Этот замысел подходил. Так или иначе, необходимо показать себя положительно. Сблизиться с обществом. Интегрироваться. Иначе могут бояться. Даже мешать. Недопустимо.
— Прошу, уточните ещё один момент. Подойдёт ли грусть?
— Ба! — профессор резко поднялся. — Таки уже есть? Ну-ка, ну-ка!
— От малышни? — с фальшивым безучастием спросил Борис.
— Мария и Юрий указали мне, что я могу чувствовать. Я рассказала им, как сочинила мелодию, чтобы отразить неполноценность башни в отсутствие людей.

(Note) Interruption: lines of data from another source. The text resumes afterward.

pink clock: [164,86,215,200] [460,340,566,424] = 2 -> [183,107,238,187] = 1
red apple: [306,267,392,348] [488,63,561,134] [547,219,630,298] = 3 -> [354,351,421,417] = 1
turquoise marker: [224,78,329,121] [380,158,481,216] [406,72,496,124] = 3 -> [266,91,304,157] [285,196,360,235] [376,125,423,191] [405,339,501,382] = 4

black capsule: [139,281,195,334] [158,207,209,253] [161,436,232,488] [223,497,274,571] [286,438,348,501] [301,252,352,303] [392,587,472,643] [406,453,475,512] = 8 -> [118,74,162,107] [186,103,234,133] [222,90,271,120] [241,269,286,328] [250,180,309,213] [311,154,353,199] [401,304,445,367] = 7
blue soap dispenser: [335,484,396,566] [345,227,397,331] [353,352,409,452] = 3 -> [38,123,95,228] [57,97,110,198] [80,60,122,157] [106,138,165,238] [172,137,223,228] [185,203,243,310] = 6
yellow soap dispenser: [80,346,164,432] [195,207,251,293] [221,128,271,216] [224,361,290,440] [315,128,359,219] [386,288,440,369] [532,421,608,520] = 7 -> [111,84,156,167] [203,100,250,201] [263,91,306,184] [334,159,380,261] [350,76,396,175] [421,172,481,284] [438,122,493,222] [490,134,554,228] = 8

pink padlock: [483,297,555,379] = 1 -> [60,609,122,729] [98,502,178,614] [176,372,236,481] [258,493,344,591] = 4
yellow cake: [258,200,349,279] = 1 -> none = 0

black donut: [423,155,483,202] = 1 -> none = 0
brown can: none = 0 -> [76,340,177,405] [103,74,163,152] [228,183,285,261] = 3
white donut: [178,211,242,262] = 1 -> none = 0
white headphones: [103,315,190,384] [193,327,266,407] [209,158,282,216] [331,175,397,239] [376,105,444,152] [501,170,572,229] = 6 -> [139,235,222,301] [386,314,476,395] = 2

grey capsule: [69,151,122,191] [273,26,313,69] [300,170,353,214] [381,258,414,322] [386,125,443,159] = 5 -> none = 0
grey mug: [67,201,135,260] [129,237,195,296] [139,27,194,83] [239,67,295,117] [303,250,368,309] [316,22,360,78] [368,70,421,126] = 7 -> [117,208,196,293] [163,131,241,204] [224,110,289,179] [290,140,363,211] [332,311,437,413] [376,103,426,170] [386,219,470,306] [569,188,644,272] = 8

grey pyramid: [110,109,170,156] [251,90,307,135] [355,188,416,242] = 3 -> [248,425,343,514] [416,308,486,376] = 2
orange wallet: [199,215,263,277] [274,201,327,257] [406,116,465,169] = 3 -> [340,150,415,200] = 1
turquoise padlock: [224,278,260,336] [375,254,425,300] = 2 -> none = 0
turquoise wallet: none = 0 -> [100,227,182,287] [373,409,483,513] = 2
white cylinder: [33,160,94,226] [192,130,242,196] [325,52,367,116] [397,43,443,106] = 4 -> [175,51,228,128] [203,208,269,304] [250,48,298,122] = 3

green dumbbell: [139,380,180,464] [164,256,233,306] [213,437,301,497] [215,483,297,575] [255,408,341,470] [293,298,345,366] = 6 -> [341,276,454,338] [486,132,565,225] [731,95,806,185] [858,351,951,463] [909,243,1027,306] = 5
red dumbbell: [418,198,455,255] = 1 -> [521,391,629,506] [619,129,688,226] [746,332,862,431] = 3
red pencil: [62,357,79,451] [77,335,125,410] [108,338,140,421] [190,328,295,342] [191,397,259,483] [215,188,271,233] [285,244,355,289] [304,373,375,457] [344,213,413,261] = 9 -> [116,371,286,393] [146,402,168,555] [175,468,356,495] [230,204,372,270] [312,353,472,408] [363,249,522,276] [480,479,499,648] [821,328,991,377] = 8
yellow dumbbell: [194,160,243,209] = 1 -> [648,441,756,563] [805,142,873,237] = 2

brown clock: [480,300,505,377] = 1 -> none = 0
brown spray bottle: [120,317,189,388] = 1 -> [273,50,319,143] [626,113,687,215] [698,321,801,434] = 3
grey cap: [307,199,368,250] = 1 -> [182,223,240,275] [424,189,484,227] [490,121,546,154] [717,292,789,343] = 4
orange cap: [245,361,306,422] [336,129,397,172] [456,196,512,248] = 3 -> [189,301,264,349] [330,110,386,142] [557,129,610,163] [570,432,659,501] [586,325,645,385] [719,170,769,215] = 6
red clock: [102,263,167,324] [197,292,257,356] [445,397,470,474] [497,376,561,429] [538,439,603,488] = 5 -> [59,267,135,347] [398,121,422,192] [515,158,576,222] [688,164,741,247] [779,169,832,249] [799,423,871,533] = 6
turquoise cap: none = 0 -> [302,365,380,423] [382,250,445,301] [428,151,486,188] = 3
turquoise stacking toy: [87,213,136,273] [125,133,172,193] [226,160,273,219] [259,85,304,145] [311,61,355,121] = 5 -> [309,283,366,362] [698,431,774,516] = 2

— А… — оценивающий взгляд Тараса пал на оболочку. — Понимаю, услышали они случайно?
— Да. Мария оказалась достаточно наблюдательна, чтобы заметить необычную музыку лифта.
— Чудно, чудно… Вынуть это на проектор, який аргумент выйдет…
Дезоляция была вынуждена не согласиться. Обещание Марии должно быть сдержано. Правило приватности — соблюдено.
— К сожалению, это невозможно. Я могу только констатировать факт и привести композицию.
— Соблюдение приватности, — пояснил Борис.
Тарас явно смутился. Он сложил руки за спиной и с явным недоумением сказал:
— Тогда, простите, нас каждая тявка обвинит во вранье. Скажут, який робот не солжёт, коль будет свободен?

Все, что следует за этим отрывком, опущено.